A simpler case of that is images, it only ever makes sense for one person to work on it at a time. Without locking you need good team communication so everyone knows what everyone else is working on and avoid stepping on each other's toes. Communication is important in every team, but relying on it to avoid work collisions can scale poorly for large teams.

Even if you do get to work with text files, it may still be inconvenient because of context (thank you @mike). For example, take a look at this question: Git merging within a line, specifically:

With a LaTeX document this is particularly annoying, as the common habit when writing LeTeX is to write a full paragraph per line and just let your text editor handle word wrapping when displaying for you.

There is a workable solution proposed to that question, but when you work with human languages, things often get tricky.

  • 2
    It often doesn't make sense for multiple people to edit and merge an English passage. – mike30 Jan 23 '13 at 19:46
  • A paragraph per line doesn’t mean you can’t merge. It means you need a merge tool that doesn’t force everything into a line-based view. :) – Marnen Laibow-Koser Jun 15 '18 at 1:42

Most binary file formats can't be merged by source control. If it is changed by two people at the same time, the last one to check it in "wins." Locking can be useful in that situation, although a lot of teams use some other means of communication (like assigning owners) to prevent such a problem.

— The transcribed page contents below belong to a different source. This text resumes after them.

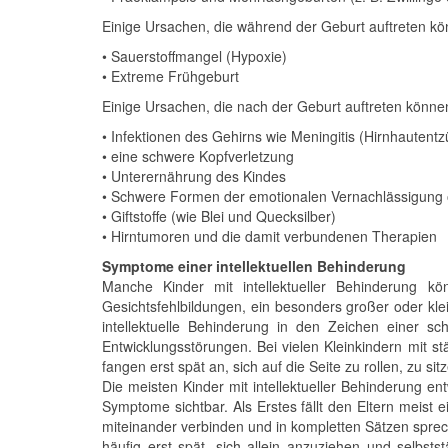
Einige Ursachen, die während der Geburt auftreten kö
• Sauerstoffmangel (Hypoxie)
• Extreme Frühgeburt
Einige Ursachen, die nach der Geburt auftreten können
• Infektionen des Gehirns wie Meningitis (Hirnhautent
• eine schwere Kopfverletzung
• Unterernährung des Kindes
• Schwere Formen der emotionalen Vernachlässigung
• Giftstoffe (wie Blei und Quecksilber)
• Hirntumoren und die damit verbundenen Therapien
Symptome einer intellektuellen Behinderung
Manche Kinder mit intellektueller Behinderung kö
Gesichtsfehlbildungen, ein besonders großer oder kl
intellektuelle Behinderung in den Zeichen einer s
Entwicklungsstörungen. Bei vielen Kleinkindern mit st
fangen erst spät an, sich auf die Seite zu rollen, zu si
Die meisten Kinder mit intellektueller Behinderung e
Symptome sichtbar. Als Erstes fällt den Eltern meist 
miteinander verbinden und in kompletten Sätzen sprech
häufig erst spät, sich allein anzuziehen und selbs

Outside of binary files, most people would agree that VCS locking is an anti-pattern, although it obviously has its advocates. It often leads to people doing merges outside of version control, or making local changes "just for debugging purposes" in a file someone else has locked, then neglecting to check it in. Merging can be annoying, but dealing with locks is usually more annoying. That's why most centralized VCS nowadays allows you to selectively lock certain files and not others.

  • +1 for binary files. I've used svn locks frequently when creating diagrams, figures, etc for papers and journal articles. – Sam Miller Jan 23 '13 at 20:19

I would highly recommend reading Version Control by Example: http://www.ericsink.com/vcbe/ It explains very clearly the concepts of various systems, including when locking works and when it doesn't (which is indeed for non-text files and when merging can't be resolved.) True locking isn't possible (due to offline access) but some kind of lock concept can be useful to prevent overwriting someone elses work.

(It also points out you can still use a central server in a git-setup, and it might make sense to do so. Distributed doesn't mean one of the repositories can't have a special meaning.)